Records from a data source:
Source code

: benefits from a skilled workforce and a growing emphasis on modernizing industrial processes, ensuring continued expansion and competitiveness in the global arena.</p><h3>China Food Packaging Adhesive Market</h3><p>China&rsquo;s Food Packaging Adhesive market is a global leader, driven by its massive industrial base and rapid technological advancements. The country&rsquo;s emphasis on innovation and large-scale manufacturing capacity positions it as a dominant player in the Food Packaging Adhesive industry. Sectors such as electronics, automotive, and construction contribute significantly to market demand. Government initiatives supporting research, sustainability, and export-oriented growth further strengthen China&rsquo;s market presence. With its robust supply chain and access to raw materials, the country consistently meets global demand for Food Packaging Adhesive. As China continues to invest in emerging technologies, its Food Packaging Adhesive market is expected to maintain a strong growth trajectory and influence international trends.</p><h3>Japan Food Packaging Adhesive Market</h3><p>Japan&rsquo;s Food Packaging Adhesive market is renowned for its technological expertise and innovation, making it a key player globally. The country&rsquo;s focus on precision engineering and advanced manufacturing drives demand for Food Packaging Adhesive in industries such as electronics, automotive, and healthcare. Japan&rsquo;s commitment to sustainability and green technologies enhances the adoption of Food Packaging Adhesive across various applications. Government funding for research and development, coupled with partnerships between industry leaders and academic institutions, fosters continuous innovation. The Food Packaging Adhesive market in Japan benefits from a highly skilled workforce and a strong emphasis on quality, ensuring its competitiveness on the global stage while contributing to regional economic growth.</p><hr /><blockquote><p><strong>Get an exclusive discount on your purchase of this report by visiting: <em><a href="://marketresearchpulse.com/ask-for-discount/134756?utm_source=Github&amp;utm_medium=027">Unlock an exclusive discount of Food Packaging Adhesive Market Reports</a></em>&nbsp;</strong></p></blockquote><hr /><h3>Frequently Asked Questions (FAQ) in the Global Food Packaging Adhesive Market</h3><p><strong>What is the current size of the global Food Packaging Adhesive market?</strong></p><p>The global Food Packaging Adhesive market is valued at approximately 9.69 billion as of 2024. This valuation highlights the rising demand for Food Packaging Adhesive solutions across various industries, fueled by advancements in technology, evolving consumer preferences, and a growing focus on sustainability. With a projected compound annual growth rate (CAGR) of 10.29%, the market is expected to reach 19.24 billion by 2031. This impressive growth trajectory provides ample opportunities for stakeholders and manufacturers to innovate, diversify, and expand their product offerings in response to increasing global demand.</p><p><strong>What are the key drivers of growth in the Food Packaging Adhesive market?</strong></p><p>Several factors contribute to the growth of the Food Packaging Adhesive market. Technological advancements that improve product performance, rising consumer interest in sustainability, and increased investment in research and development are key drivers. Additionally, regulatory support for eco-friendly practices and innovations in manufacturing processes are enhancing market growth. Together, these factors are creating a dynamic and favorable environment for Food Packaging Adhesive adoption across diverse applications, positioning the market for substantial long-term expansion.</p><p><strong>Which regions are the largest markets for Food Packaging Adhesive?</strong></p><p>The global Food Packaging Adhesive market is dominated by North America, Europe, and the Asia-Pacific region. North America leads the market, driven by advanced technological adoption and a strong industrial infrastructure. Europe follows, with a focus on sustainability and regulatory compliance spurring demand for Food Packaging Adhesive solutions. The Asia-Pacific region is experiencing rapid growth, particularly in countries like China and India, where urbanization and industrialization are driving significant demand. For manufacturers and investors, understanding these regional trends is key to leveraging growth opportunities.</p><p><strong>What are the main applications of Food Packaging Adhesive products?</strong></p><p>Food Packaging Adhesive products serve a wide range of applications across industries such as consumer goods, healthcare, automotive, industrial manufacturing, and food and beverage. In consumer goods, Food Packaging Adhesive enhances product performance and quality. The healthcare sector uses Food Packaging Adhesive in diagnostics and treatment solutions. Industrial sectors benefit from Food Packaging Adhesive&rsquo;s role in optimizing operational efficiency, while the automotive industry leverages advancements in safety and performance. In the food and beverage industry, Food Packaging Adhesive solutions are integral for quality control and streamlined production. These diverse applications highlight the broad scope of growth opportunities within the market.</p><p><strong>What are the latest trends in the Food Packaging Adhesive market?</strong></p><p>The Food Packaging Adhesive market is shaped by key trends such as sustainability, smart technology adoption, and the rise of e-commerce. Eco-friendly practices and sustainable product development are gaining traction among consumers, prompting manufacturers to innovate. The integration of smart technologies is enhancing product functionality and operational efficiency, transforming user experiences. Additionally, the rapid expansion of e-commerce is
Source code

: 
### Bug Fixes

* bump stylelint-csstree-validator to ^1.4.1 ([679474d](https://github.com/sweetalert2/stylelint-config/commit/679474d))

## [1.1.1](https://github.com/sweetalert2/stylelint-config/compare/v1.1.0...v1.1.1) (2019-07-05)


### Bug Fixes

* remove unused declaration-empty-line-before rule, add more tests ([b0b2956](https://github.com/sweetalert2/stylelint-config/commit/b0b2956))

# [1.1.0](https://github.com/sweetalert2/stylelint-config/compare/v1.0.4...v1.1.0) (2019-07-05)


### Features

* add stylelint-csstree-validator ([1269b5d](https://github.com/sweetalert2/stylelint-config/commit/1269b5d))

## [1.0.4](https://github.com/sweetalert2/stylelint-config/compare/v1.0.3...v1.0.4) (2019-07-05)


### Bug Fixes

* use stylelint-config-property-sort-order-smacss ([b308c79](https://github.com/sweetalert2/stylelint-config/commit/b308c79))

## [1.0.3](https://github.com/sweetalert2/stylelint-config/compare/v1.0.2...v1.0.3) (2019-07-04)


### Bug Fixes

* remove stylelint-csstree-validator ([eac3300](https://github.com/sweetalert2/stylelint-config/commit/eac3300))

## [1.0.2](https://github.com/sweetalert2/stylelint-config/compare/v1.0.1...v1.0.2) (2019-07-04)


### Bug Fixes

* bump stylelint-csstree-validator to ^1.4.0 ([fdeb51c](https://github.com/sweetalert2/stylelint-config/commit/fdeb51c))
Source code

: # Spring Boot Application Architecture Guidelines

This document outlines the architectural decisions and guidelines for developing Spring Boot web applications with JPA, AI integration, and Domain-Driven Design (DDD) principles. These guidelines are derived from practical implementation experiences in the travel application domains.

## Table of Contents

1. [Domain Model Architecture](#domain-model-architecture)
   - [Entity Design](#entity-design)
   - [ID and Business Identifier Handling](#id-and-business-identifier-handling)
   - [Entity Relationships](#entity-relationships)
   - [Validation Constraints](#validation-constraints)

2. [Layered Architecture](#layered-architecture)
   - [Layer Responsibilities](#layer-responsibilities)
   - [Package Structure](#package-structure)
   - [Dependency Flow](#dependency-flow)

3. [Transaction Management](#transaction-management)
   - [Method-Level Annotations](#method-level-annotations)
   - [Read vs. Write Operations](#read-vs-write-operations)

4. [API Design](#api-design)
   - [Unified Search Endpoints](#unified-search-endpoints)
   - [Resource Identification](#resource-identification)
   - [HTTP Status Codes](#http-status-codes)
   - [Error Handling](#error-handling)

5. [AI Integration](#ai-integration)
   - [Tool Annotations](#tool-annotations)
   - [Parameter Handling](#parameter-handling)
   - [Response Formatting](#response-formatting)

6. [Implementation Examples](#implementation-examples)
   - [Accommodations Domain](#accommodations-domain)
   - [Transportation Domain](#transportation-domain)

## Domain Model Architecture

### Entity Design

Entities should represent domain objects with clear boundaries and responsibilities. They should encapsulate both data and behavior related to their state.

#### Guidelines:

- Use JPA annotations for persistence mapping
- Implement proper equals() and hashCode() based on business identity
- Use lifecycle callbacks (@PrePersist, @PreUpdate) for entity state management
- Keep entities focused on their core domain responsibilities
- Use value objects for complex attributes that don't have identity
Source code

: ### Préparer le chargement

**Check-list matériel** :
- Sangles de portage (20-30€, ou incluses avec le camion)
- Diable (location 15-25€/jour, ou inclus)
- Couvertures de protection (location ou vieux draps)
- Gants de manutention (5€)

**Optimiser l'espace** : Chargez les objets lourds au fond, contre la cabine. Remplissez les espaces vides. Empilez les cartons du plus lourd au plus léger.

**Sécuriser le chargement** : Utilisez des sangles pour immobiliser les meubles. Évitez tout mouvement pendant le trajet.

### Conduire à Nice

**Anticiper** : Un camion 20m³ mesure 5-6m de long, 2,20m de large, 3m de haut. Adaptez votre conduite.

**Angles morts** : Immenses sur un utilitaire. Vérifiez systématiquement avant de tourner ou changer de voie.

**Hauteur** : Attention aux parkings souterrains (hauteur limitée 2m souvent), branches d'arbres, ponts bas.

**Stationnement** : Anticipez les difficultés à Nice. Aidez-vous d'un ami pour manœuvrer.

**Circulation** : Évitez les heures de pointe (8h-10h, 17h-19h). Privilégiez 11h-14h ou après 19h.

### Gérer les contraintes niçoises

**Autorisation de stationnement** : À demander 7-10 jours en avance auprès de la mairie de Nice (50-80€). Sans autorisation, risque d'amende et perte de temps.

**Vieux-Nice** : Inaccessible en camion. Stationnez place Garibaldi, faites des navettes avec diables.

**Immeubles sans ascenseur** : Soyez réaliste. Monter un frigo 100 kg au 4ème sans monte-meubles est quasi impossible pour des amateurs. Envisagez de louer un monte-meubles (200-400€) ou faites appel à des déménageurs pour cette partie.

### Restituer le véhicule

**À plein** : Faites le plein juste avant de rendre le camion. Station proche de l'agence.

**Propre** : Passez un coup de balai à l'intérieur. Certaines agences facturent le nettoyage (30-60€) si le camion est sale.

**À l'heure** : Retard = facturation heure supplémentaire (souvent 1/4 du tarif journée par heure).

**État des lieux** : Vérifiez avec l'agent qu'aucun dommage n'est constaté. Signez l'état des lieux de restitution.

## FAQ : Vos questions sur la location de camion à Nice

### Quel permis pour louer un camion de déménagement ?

#### How to complete this task:
Each line above with the word "business" must be returned.

#### Answer space:
   - [ID and Business Identifier Handling](#id-and-business-identifier-handling)
- Implement proper equals() and hashCode() based on business identity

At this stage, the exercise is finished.